The proposed package includes a temporary freeze of the Russian oil price cap adjustment mechanism and new designations against institutions used by Moscow to generate revenue and circumvent existing EU sanctions, according to Kallas.
Speaking at the press conference in Brussels, European Commission President Ursula von der Leyen said the new measures would focus on energy, financial services, crypto, and fisheries, while also introducing a ban on the entry of former Russian combatants into the EU.
“Our sanctions keep biting hard and cutting deep.

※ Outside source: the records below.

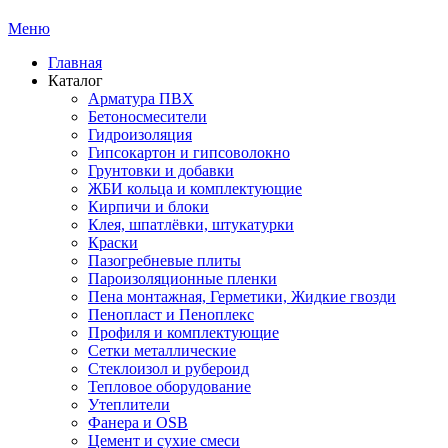
Меню
Главная
Каталог
Арматура ПВХ
Бетоносмесители
Гидроизоляция
Гипсокартон и гипсоволокно
Грунтовки и добавки
ЖБИ кольца и комплектующие
Кирпичи и блоки
Клея, шпатлёвки, штукатурки
Краски
Пазогребневые плиты
Пароизоляционные пленки
Пена монтажная, Герметики, Жидкие гвозди
Пенопласт и Пеноплекс
Профиля и комплектующие
Сетки металлические
Стеклоизол и рубероид
Тепловое оборудование
Утеплители
Фанера и OSB
Цемент и сухие смеси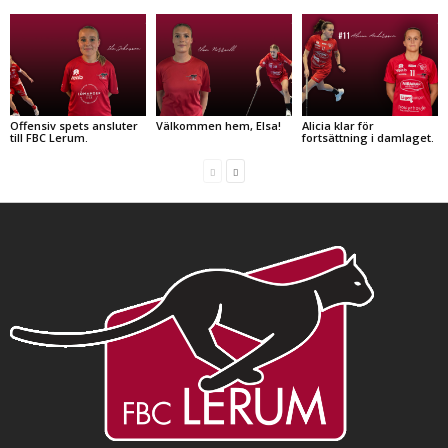
Offensiv spets ansluter
Välkommen hem, Elsa!
Alicia klar för
till FBC Lerum.
fortsättning i damlaget.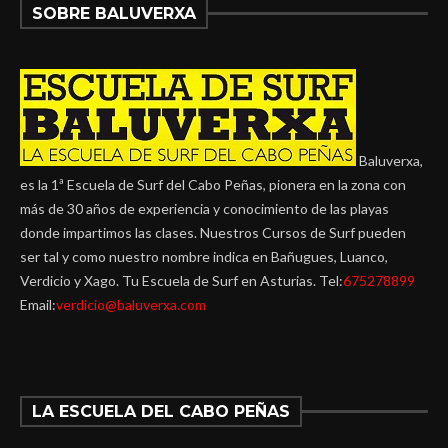
SOBRE BALUVERXA
Baluverxa,
es la 1ª Escuela de Surf del Cabo Peñas, pionera en la zona con
más de 30 años de experiencia y conocimiento de las playas
donde impartimos las clases. Nuestros Cursos de Surf pueden
ser tal y como nuestro nombre indica en Bañugues, Luanco,
Verdicio y Xago. Tu Escuela de Surf en Asturias. Tel:
675278899
Email:
verdicio@baluverxa.com
LA ESCUELA DEL CABO PEÑAS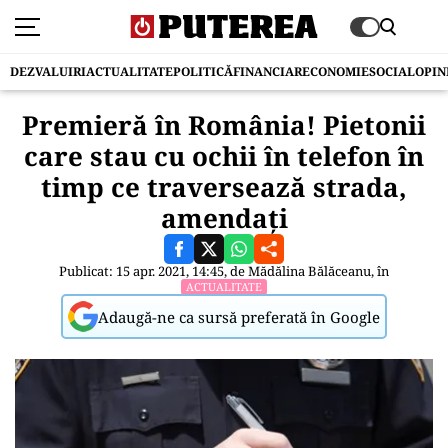
DEZVALUIRI
ACTUALITATE
POLITICĂ
FINANCIAR
ECONOMIE
SOCIAL
OPIN
Premieră în România! Pietonii
care stau cu ochii în telefon în
timp ce traversează strada,
amendați
Publicat: 15 apr. 2021, 14:45, de
Mădălina Bălăceanu
, în
ACTUALITATE
Adaugă-ne ca sursă preferată în Google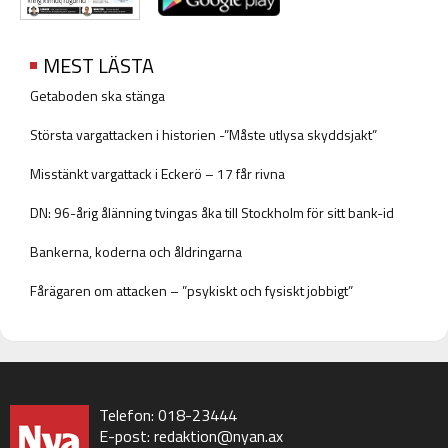
MEST LÄSTA
Getaboden ska stänga
Största vargattacken i historien -”Måste utlysa skyddsjakt”
Misstänkt vargattack i Eckerö – 17 får rivna
DN: 96-årig ålänning tvingas åka till Stockholm för sitt bank-id
Bankerna, koderna och åldringarna
Fårägaren om attacken – ”psykiskt och fysiskt jobbigt”
Telefon: 018-23444
E-post:
redaktion@nyan.ax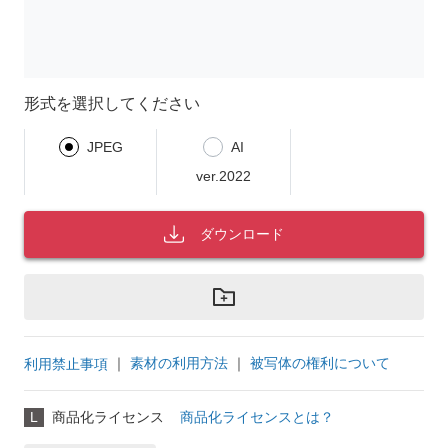
形式を選択してください
JPEG
AI
ver.2022
ダウンロード
｜
素材の利用方法
｜
被写体の権利について
利用禁止事項
L
商品化ライセンス
商品化ライセンスとは？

They are weakening the economic foundations of Russia’s war effort,” von der Leyen said, arguing that Russia’s economy is slowing and its budget is under increasing pressure.

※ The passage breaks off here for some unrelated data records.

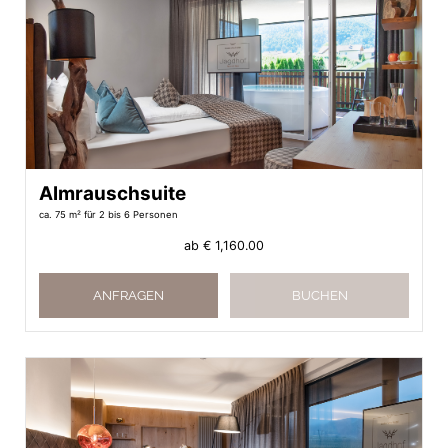
Almrauschsuite
ca. 75 m²
für 2 bis 6 Personen
ab
€ 1,160.00
ANFRAGEN
BUCHEN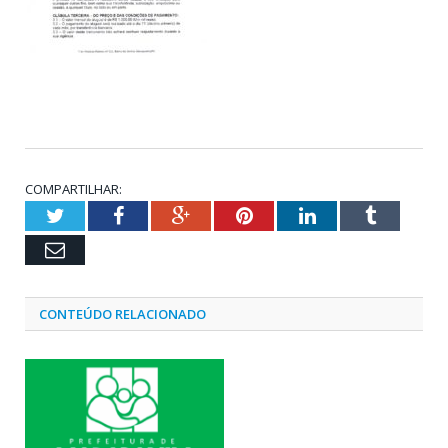
COMPARTILHAR:
Twitter
Facebook
Google+
Pinterest
LinkedIn
Tumblr
Email
CONTEÚDO RELACIONADO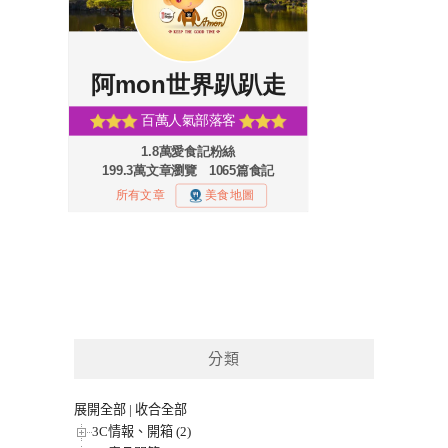
分類
展開全部
|
收合全部
3C情報、開箱 (2)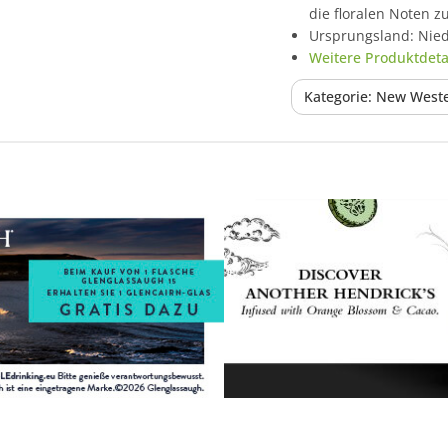
die floralen Noten z
Ursprungsland: Nie
Weitere Produktdetai
Kategorie: New Weste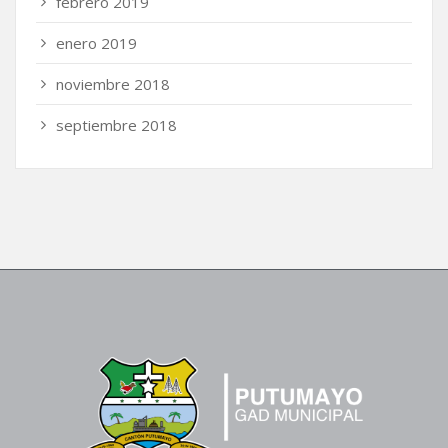
febrero 2019
enero 2019
noviembre 2018
septiembre 2018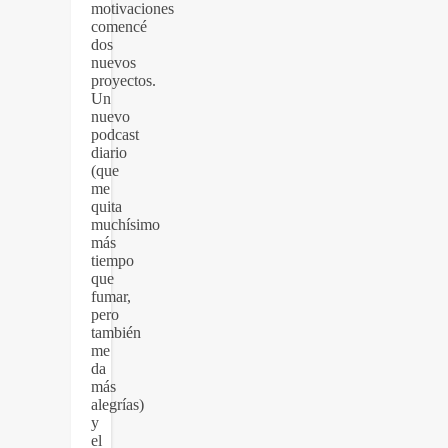
motivaciones
comencé
dos
nuevos
proyectos.
Un
nuevo
podcast
diario
(que
me
quita
muchísimo
más
tiempo
que
fumar,
pero
también
me
da
más
alegrías)
y
el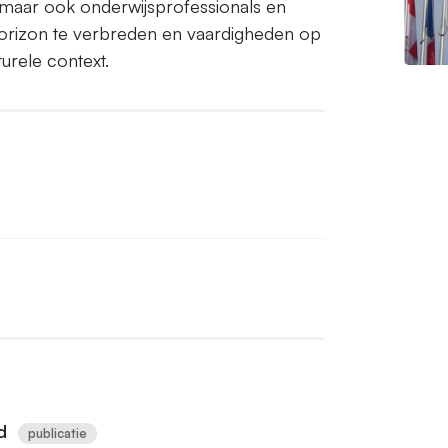
, maar ook onderwijsprofessionals en
horizon te verbreden en vaardigheden op
turele context.
d
publicatie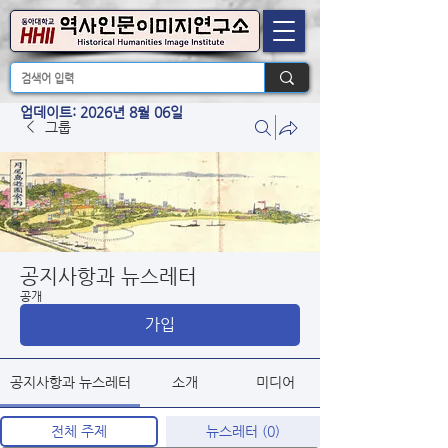
업데이트: 2026년 8월 06일
그룹
공지사항과 뉴스레터
공개
가입
공지사항과 뉴스레터
소개
미디어
전체 주제
뉴스레터 (0)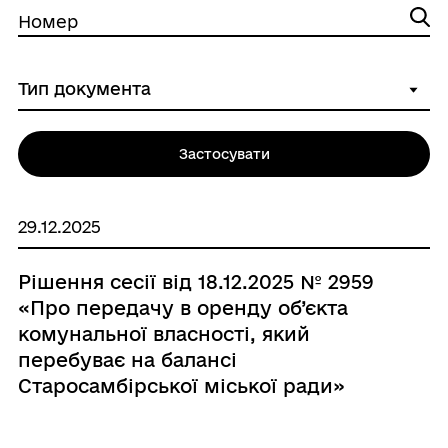
Номер
Застосувати
29.12.2025
Рішення сесії від 18.12.2025 № 2959
«Про передачу в оренду об’єкта
комунальної власності, який
перебуває на балансі
Старосамбірської міської ради»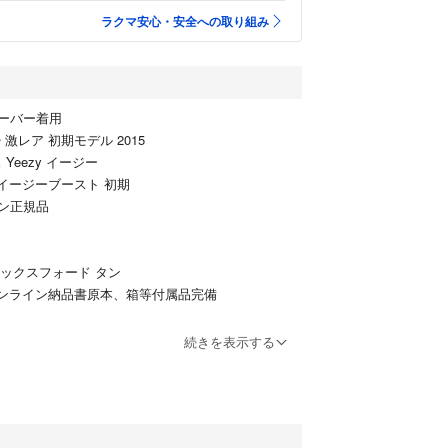
ラクマ安心・安全への取り組み
ーバー着用
激レア 初期モデル 2015
 Yeezy イージー
350 イージーブースト 初期
ン正規品
n オックスフォード タン
sオンライン納品書原本、箱等付属品完備
29
続きを表示する
国内オンラインショップ VIP ROOM
stは大変偽物が多く出回っておりますのでお気を付け下さ
2015年当時adidasオンラインにて購入致しまし
す。納品書付きは貴重かなと思います。着用は数回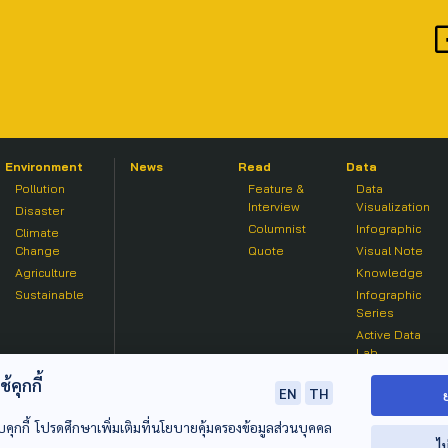
Environment
News
Read
Data
Pollution
Feature &
Data
Interview
Visualization
Disaster
Columnist
Infographic
Climate
Change
Quote
Visual Note
Agriculture
Knowledge
Sustainable
Infographic
Series
Active Data
Lab
คุกกี้
EN
TH
บคุกกี้ โปรดศึกษาเพิ่มเติมที่นโยบายคุ้มครองข้อมูลส่วนบุคคล
ไม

Under the energy-related measures, the EU proposes suspending adjustments to the oil price cap until January next year, citing market disruptions linked to tensions in the Middle East and the closure of the Strait of Hormuz.
The package would also add 30 vessels to the EU sanctions list, bringing the total number of sanctioned ships linked to Russia’s so-called shadow fleet to more than 630.
For the first time, the bloc plans to target vessels that support the shadow fleet through services such as bunkering, as well as critical infrastructure involved in trading, processing, or transporting Russian oil, including ports, airports, and refineries.
The European Commission also proposed restricting the sale of liquefied natural gas tankers to Russia, mirroring existing restrictions on oil tankers.
On the financial front, Brussels plans to expand transaction bans to 31 additional Russian banks and impose measures on 20 banks, crypto firms, platforms, and oil traders in third countries accused of facilitating transactions for sanctioned Russian entities or helping circumvent EU restrictions.
Von der Leyen said the package would, for the first time, introduce the possibility of a full ban on crypto-asset services from third countries that assist Russia in evading sanctions.
The proposed measures further include new export restrictions on technologies and materials used by Russia’s military-industrial sector, including metals and alloys employed in aerospace, defense, and drone production, as well as ground-support, jamming, and launch systems.
The EU also plans new import bans covering goods worth around €60 million ($69 million), including certain metals, metal ores, and car parts.
In addition, Brussels is proposing restrictions on Russian fish imports, including a complete ban on some products such as cod, while aligning trade restrictions on Belarus to prevent it from serving as a route for Russian goods.
The package must be approved unanimously by EU member states before entering into force.